Die Gesundheitsministerin Mónica García bestritt während ihres Besuchs in der autonomen Stadt am Sonntag die Behauptungen über einen "Zusammenbruch der Gesundheitsversorgung" in Ceuta, obwohl das System in den letzten 15 Tagen nach einem Massenzustrom von Migranten Ende Juli über 5.800 Personen behandelt hatte. García betonte, dass es zwar eine humanitäre Krise und Risiken für die öffentliche Gesundheit gibt, aber keinen systematischen Zusammenbruch der Gesundheitsdienste gab. Sie traf sich mit Beamten, darunter dem Delegierten der Regierung in Ceuta, Miguel Ángel Pérez, der Direktorin des Nationalen Instituts für Gesundheitsmanagement, Isabel Muñoz, und dem Präsidenten der autonomen Stadt, Juan Jesús Vivas.

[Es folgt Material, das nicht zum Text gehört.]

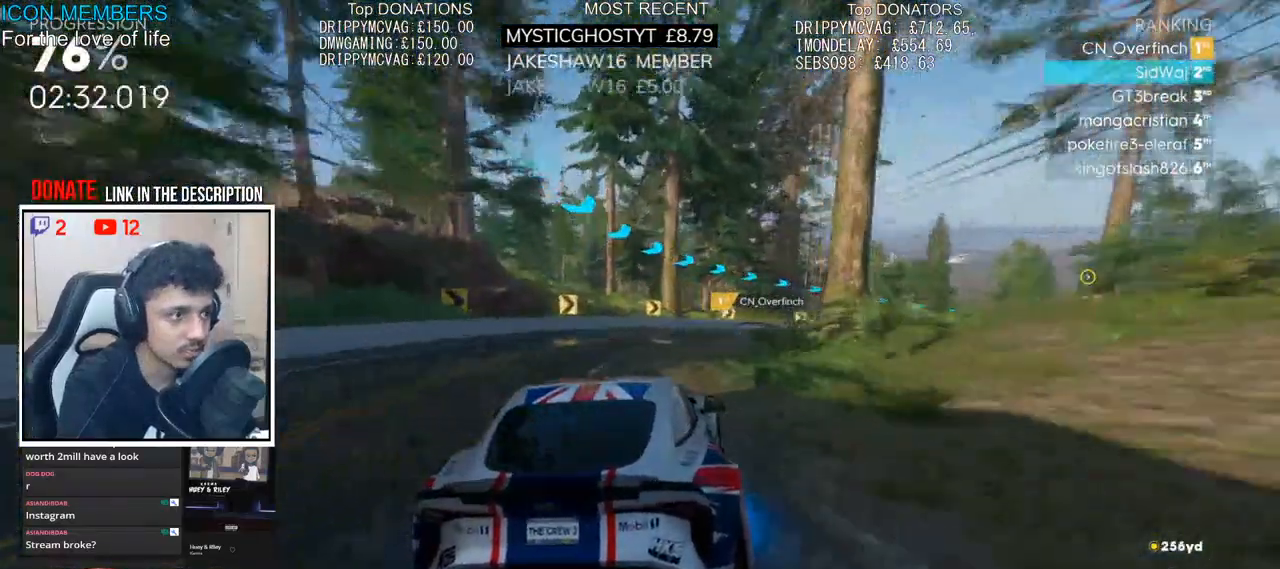
{"buttons": ["R2"], "left_stick": "right", "right_stick": "center", "events": []}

Nach Angaben von García wurden am ersten Tag 1.149 Patienten behandelt, wobei die Zahl seitdem auf durchschnittlich rund 300 pro Tag zurückgegangen ist. Bis heute sind 101 Menschen im Krankenhaus, davon 28 Migranten. Die Ministerin stellte fest, dass derzeit die Hälfte der Kapazität des Krankenhauses besetzt ist, dies jedoch keinen Zusammenbruch darstellt. Sie hob hervor, dass die Kapazität des Krankenhauses von 175 Betten auf 212 erweitert wurde und dass mehr als 60 zusätzliche medizinische Fachkräfte eingestellt wurden. García betonte, dass keine medizinischen Verfahren oder Konsultationen ausgesetzt wurden und dass die Versorgung der lokalen Bevölkerung nicht zurückgegangen ist.

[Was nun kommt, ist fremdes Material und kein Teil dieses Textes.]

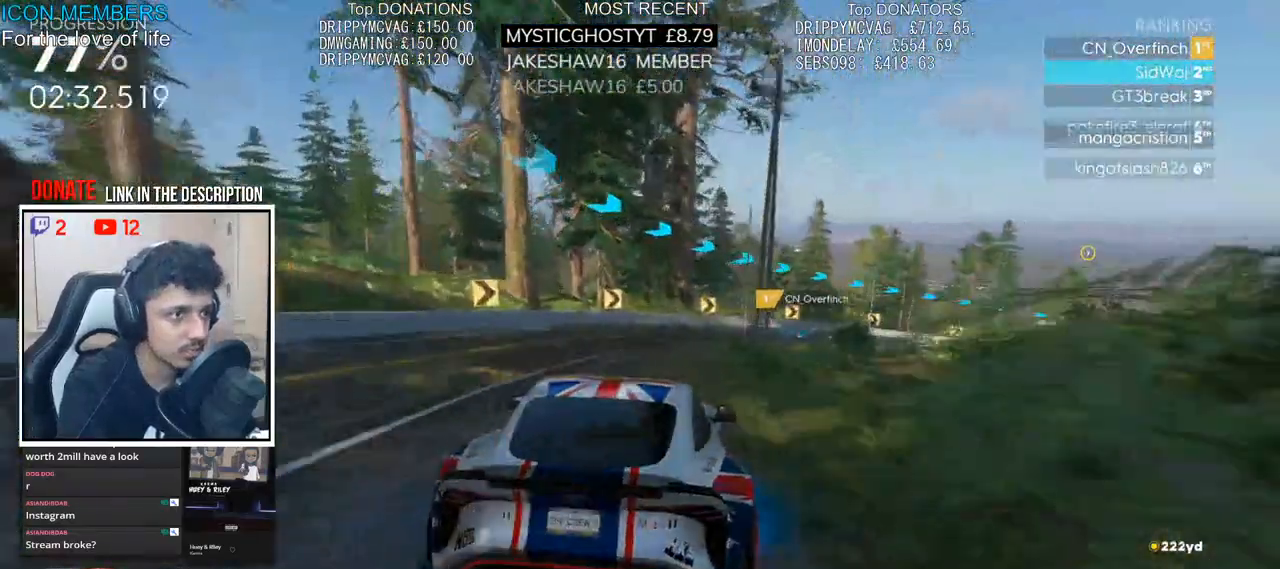
{"buttons": ["R2"], "left_stick": "right", "right_stick": "center", "events": [[333, "left_stick", "up-right"], [483, "left_stick", "right"]]}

Sie wies darauf hin, dass im Gegensatz zu der Pandemie kein medizinisches Personal aus dem Urlaub zurückgerufen oder von anderen Bereichen neu zugewiesen worden sei. Sie räumte jedoch ein, dass bestimmte Abteilungen wie Notfalldienste, Innere Medizin und einige chirurgische Einheiten unter größerer Belastung stehen. Insbesondere die Primärversorgung stand vor einem erhöhten Druck. García lobte das Engagement der Gesundheitspersonal und erklärte, dass sie "120 Prozent" gegeben hätten und bekräftigte, dass das System die Fähigkeit hat, höhere Anforderungen zu bewältigen, ohne Verstärkungen aus anderen Regionen zu benötigen.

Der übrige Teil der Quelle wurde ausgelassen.